Tolkien Day fell on Thanksgiving last week and i was busy and out and about that day so didn't get to post.
Will post today though and in subsequent weeks. :)
Letter 163 to WH Auden in 1955 about LotR critique
The Lord of the Rings as a story was finished so long ago now that I can take a largely impersonal view of it, and find 'interpretations' quite amusing; even those that I might make myself, which are mostly post scriptum: I had very little particular, conscious, intellectual, intention in mind at any point. Except for a few deliberately disparaging reviews--such as that of Vol. II in the New Statesman, in which you and I were both scourged with such terms as 'pubescent' and infantilism' --what appreciative readers have got out of the work or seen in it has seemed fair enough, even when I do not agree with it. Always excepting, of course, any 'interpretations' in the mode of simple allegory: that is, the particular and topical. In a larger sense, it is I suppose impossible to write any 'story' that is not allegorical in proportion as it 'comes to life'; since each of is an allegory, embodying in a particular tale sand clothed in the garments of time and place, universal truth and everlasting life.
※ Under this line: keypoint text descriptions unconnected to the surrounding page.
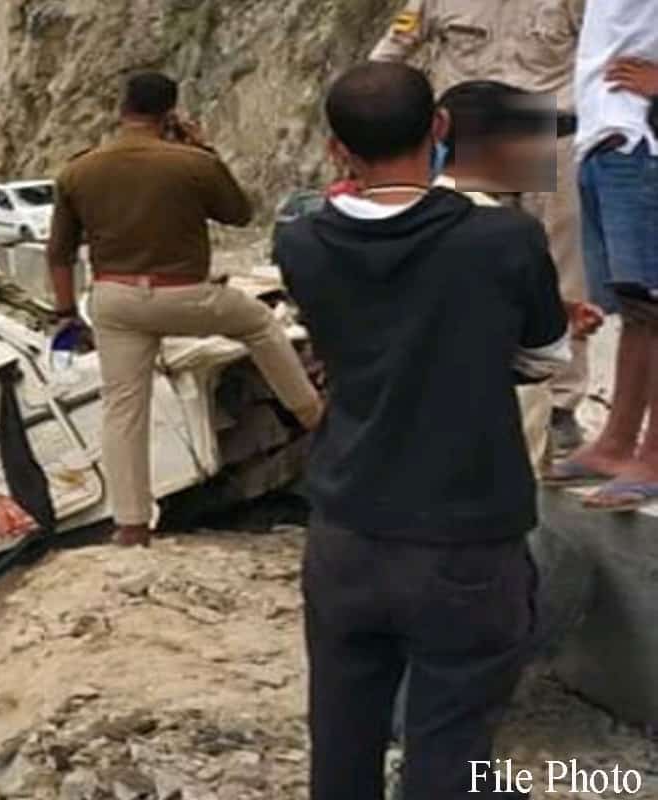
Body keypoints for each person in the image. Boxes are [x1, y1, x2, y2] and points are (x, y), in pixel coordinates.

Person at [276, 63, 567, 800]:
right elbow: (544, 356)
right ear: (440, 129)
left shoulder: (302, 245)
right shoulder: (504, 239)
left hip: (346, 530)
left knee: (341, 739)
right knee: (452, 745)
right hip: (467, 540)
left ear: (337, 149)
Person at [46, 71, 323, 549]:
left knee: (124, 408)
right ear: (170, 112)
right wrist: (205, 149)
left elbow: (59, 254)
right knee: (259, 323)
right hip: (185, 295)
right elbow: (239, 213)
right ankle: (313, 416)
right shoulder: (191, 163)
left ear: (121, 108)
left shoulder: (79, 170)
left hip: (114, 300)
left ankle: (131, 525)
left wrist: (68, 313)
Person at [371, 0, 591, 454]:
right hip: (473, 133)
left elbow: (603, 55)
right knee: (463, 266)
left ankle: (560, 406)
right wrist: (382, 122)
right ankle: (470, 387)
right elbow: (391, 53)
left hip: (551, 129)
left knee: (562, 271)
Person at [433, 80, 604, 469]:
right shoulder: (511, 234)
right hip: (490, 441)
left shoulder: (410, 214)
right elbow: (542, 357)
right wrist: (558, 326)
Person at [547, 2, 658, 509]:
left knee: (654, 302)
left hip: (642, 140)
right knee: (637, 306)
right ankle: (617, 441)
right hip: (605, 136)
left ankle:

Anyways most people have enjoyed The Lord of the Rings have been affected primarily by it as an exciting story; and that is how it was written. Though one does not, of course, escape form the question 'what is it about' by that back door.
Interesting how Tolkien deals with critique. I do think he is write that most people think LotR is an exciting story but also it's a story with so much heart, intricacies and lovely tale of heroism, loyalty, sacrifice that is timeless and resonates through time.